Part VI, Line 3: Uninsured patients who hold an inpatient status are counseled by a Patient Advocate to screen them for coverage eligibility and to assist in payer source enrollment. Those that are not eligible are provided a charity care application along with instructions on how to fill out the application. All patients receive statements that indicate who to contact should they need financial assistance. In addition, all patients receive a summary of financial assistance upon registration, as well as in their final statement. Should a patient contact Patient Financial Services and indicate inability to pay, they are transferred to a financial counselor to assist them with the financial assistance application process. Also, inpatient and same day surgery patients receive a brochure in their admissions packet. Pre-collection letters also include information regarding the financial assistance and uninsured programs.
Part VI, Line 4: Avera Gettysburg is a 7-bed critical access hospital. The primary service area is defined as Potter County, South Dakota, including the communities of Gettysburg, Hoven, Tolstoy and Lebanon. Over 90% of inpatient discharges were from Potter County. According to the U.S. Census Bureau Quick Facts 2019 data, the estimated population of Potter County as of July 1, 2019 is 2,153 and is predominately white at 94%. It is estimated that 29.2% of the population is 65 years and over. The median household income is $54,583 with a 10.4% poverty rate. Uninsured individuals under age 65 is estimated at 9.7%.

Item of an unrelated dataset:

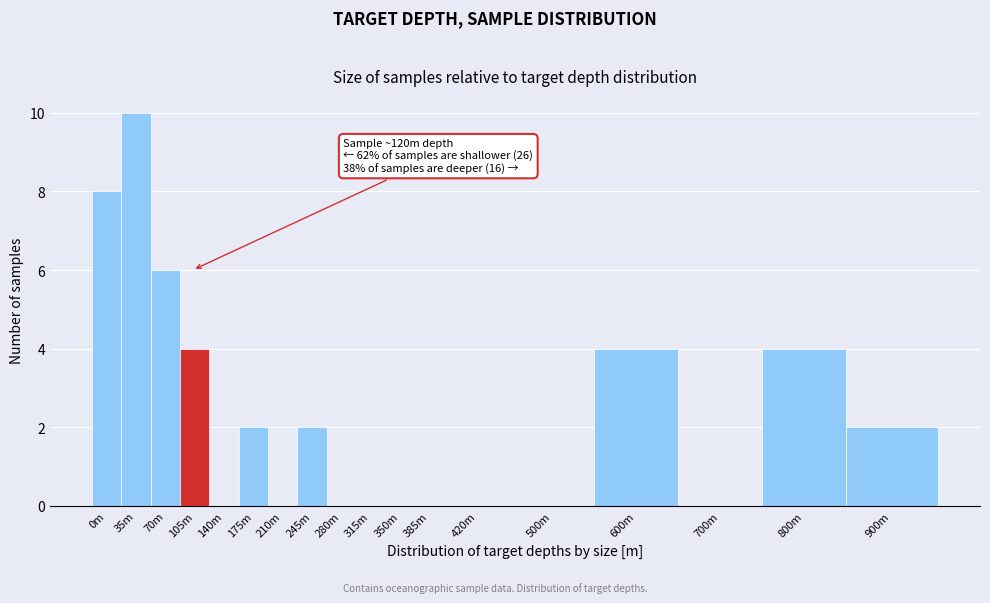

Reading left to right, transcribe all the data shown in this chart.

0m=8	35m=10	70m=6	105m=4	140m=0	175m=2	210m=0	245m=2	280m=0	315m=0	350m=0	385m=0	420m=0	500m=0	600m=4	700m=0	800m=4	900m=2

Part VI, Line 5: The Hospital serves all persons in the community on a non-discriminatory basis. Avera Gettysburg operates an emergency room that is open to all persons regardless of ability to pay. Avera Gettysburg has an open medical staff with privileges available to all qualified physicians in the area. The governing body is comprised of primarily independent persons representative of the community as a whole. Avera Gettysburg participates in Medicaid, Medicare, Champus, Tricare and/or Other Government sponsored Health Care Programs.

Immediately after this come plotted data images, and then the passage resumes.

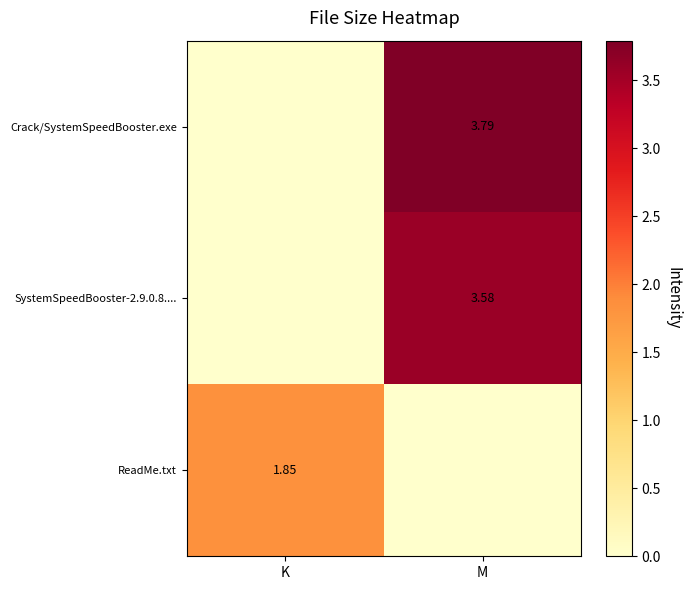

Between M and K, which is larger?

M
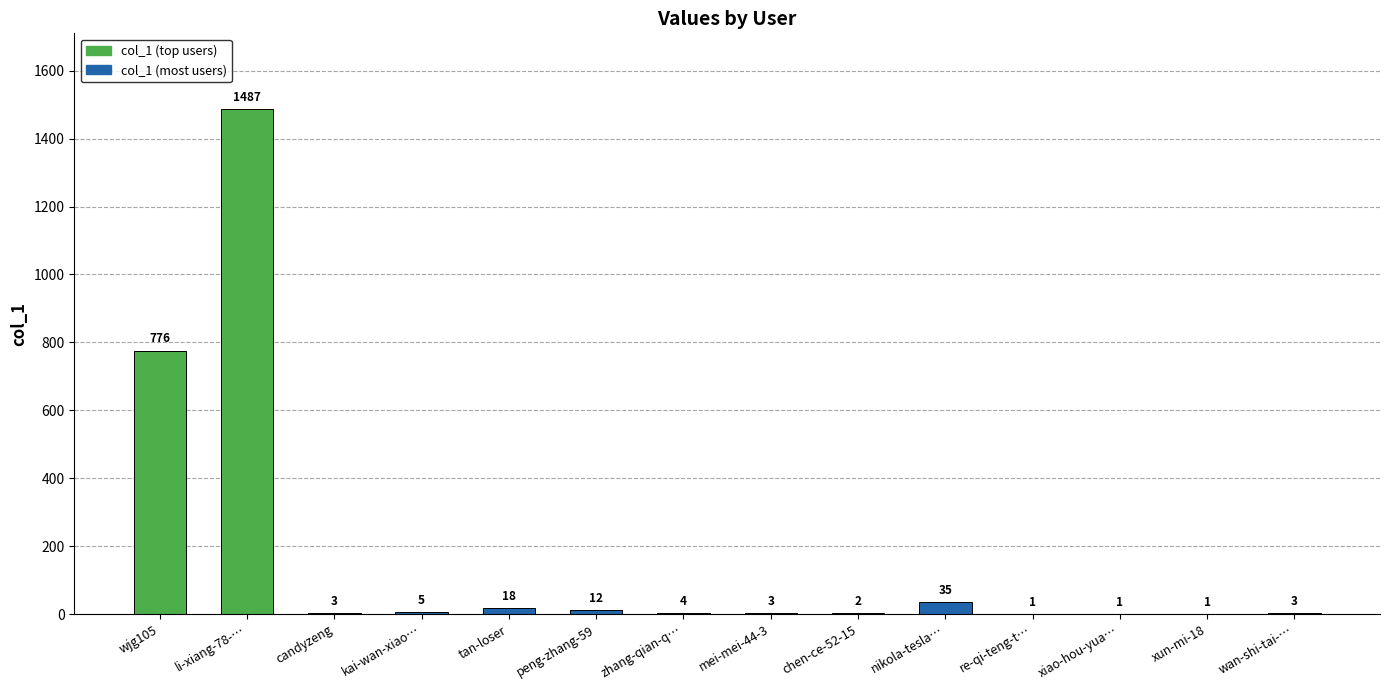

Reading right to left, transcribe all the data shown in this chart.

wan-shi-tai-…=3	xun-mi-18=1	xiao-hou-yua…=1	re-qi-teng-t…=1	nikola-tesla…=35	chen-ce-52-15=2	mei-mei-44-3=3	zhang-qian-q…=4	peng-zhang-59=12	tan-loser=18	kai-wan-xiao…=5	candyzeng=3	li-xiang-78-…=1487	wjg105=776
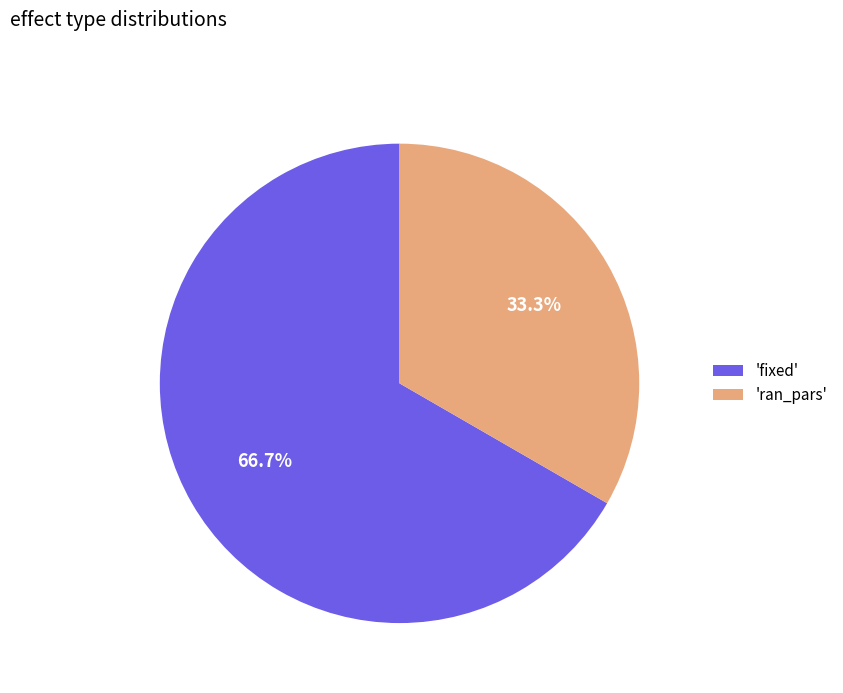

To the nearest percent, what is the average slice percentage?

50%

Part VI, Line 6: Avera is a sponsored ministry of the Benedictine and Presentation Sisters. The communities in which Avera operates all have unique health and community benefit needs. In keeping with the Catholic Healthcare Association guidelines, each hospital strives to meet its community's identified needs. The corporate staff of Avera Health advocates for all members regarding community benefit related matters of state, regional and national importance.